The WASH Health Facility Data Exchange (WHdx) is a new free and open data sharing and decision-support platform to compile and transform information into insights for impact. The global-local support tool will guide decision-making about funding, progress and gaps around WASH services in healthcare facilities. The purpose of WHdx is to:
Leverage analytics and tools for policy decisions and investments
The lack of widespread, easily accessible and credible health facility-level data impedes progress towards universal coverage of WASH services in healthcare facilities. Currently, on the national/international scale only broad data from externally-conducted facility assessments (WHO/UNICEF/JMP) exist. Few national health monitoring systems collect useful information on WASH at healthcare facilities and there is often limited capacity to turn this raw data into meaningful insights.

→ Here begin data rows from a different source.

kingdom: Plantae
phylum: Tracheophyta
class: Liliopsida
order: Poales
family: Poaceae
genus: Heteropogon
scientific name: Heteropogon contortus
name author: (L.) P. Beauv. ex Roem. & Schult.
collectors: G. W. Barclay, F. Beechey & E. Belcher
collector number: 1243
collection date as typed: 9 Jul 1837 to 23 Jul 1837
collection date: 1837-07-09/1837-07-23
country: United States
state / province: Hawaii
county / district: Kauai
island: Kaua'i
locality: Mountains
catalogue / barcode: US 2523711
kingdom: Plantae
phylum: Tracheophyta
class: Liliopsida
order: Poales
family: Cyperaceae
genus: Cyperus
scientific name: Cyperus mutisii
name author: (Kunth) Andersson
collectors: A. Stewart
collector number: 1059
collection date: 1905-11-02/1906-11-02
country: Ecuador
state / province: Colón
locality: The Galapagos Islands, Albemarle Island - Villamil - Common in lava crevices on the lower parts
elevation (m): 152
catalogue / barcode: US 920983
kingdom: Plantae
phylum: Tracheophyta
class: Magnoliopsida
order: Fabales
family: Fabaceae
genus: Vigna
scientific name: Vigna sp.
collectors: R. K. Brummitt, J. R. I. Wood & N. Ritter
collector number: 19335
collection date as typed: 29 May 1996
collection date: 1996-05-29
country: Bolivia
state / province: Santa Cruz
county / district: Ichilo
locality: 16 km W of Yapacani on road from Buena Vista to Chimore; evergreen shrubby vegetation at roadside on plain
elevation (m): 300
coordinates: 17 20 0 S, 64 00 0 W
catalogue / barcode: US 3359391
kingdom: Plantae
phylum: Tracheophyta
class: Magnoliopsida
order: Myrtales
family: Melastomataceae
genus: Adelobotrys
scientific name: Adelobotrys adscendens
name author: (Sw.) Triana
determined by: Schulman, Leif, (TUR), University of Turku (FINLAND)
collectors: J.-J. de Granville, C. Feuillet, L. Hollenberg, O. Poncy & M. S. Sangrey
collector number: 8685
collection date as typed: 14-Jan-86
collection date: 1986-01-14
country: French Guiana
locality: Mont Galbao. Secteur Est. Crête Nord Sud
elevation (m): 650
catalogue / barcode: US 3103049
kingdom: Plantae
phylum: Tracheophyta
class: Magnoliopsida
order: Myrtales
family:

Any localized data is gathered by combination of NGOs and governments and is rarely compiled into a user-friendly, updated dataset for easy access and sharing.
Without granular, updated and publicly available data on the quality of WASH in HCFs, it is almost impossible to understand and respond to needs.
The primary target users of WHdx are government officials who lead decision-making for WASH services in healthcare facilities. This audience may include national and subnational offices of health and water who are responsible for allocating resources and monitoring services within healthcare facilities. NGOs, donors, private sector entities, and advocates may also benefit from the data insights.
The platform will allow for stakeholders to identify significant gaps in WASH services in healthcare facilities, track which WASH issues are consistently problematic, and determine where resources may be most impactful. Overlaying the WHdx data with external databases such as population data, areas of greatest impact can be identified. These insights can inform national roadmaps & standards, integrate WASH into health sector planning, support sector coordination, and allocate resources.
The platform will include data from healthcare facilities of all sizes, from health posts up to hospitals, and will allow users to disaggregate data by hospital vs. non-hospital.
Investment evaluation: potential sites to determine which would have most impact
Global Water Challenge, in partnership with Millennium Water Alliance, is leading the development of the WHdx platform, with funding from the Conrad N. Hilton Foundation. It is guided by a Working Group composed of technical experts from Catholic Relief Services, the US Centers for Disease Control and Prevention (CDC), Emory University’s Center for Global Safe WASH, Helvetas, and the Safe Water and AIDS Project (SWAP).
The Water Point Data Exchange (WPdx) is the world’s largest, free and open on-line platform for rural water services data sharing, access, and analysis. WPdx was developed to address lack of understanding of water point functionality in the rural water sector. By using the WPdx Data Standard, any entity can share rural water point data through the ingestion engine, which produces a harmonized, publicly available dataset. WPdx decision-support tools enable users to explore rural water access levels/gaps for geographies and/or compare coverage across districts, regions or countries.
WHdx is a new platform developed building off the success and functionalities of WPdx. While WPdx was focused only on water point data, WHdx is broader including water, sanitation, hygiene, environmental health and healthcare waste management, but with a focus only on healthcare facilities.
The Joint Monitoring Programme for Water Supply, Sanitation and Hygiene (JMP) has developed indicators for WASH in HCF and collects data on a routine basis to provide global and national statistics. These data are instrumental in understanding the global situation; however, they are limited in the data that they collect and are unable to provide a more granular analysis of subnational data. Meanwhile the WASH FIT tool, which provides a much more robust assessment tool, is not designed to feed into a data repository for analysis.
WHdx is not intended as a data collection tool but instead a data harmonization platform which compiles data from different sources into an analysis-ready dataset. The compiled dataset is intended to provide a more comprehensive view on the status of WASH in HCF than most individual entities would have on their own. WHdx is data source agnostic and will accept data from a variety of formats including online databases, excel and csv files. WPdx is intended to be complementary to but not replace or duplicate data collection and analysis platforms such as AKVO, ODK and mWater. Furthermore, the ability of WPdx to compile diverse data sets based on a common standard and provide decision support tools makes it complimentary to many individually developed government systems. WHdx will offer a suite of decision-support tools which utilize cutting edge analytics to help identify gaps, prioritize resources and optimize investments.
Data can be shared by a range of stakeholders including governments, NGOs, academic researchers, and others. WHdx will be built using a similar module as used for WPdx which allows for user to upload data from a variety of formats including .xls, .xlsx, .csv, Google Sheets, as well as direct connections to online databases including Akvo Flow, mWater and Open Data Kit (ODK).
Sharing data with WHdx will not impact or change data ownership. As per the “Data Provider Agreement”, the data is simply licensed to the WASH in Health Facilities Data Exchange under the Creative Commons Attribution 4.0 license, available at https://creativecommons.org/licenses/by/4.0/. The original owner remains the owner even after the data is shared.
The standard for the WHdx platform is currently under development, with support from the Working Group.
The development team and its Working Group partners are defining the Data Exchange Standard, creating the data sharing/access platform, identifying focus countries for piloting, training on how to share data, and developing initial Decision Support Tools.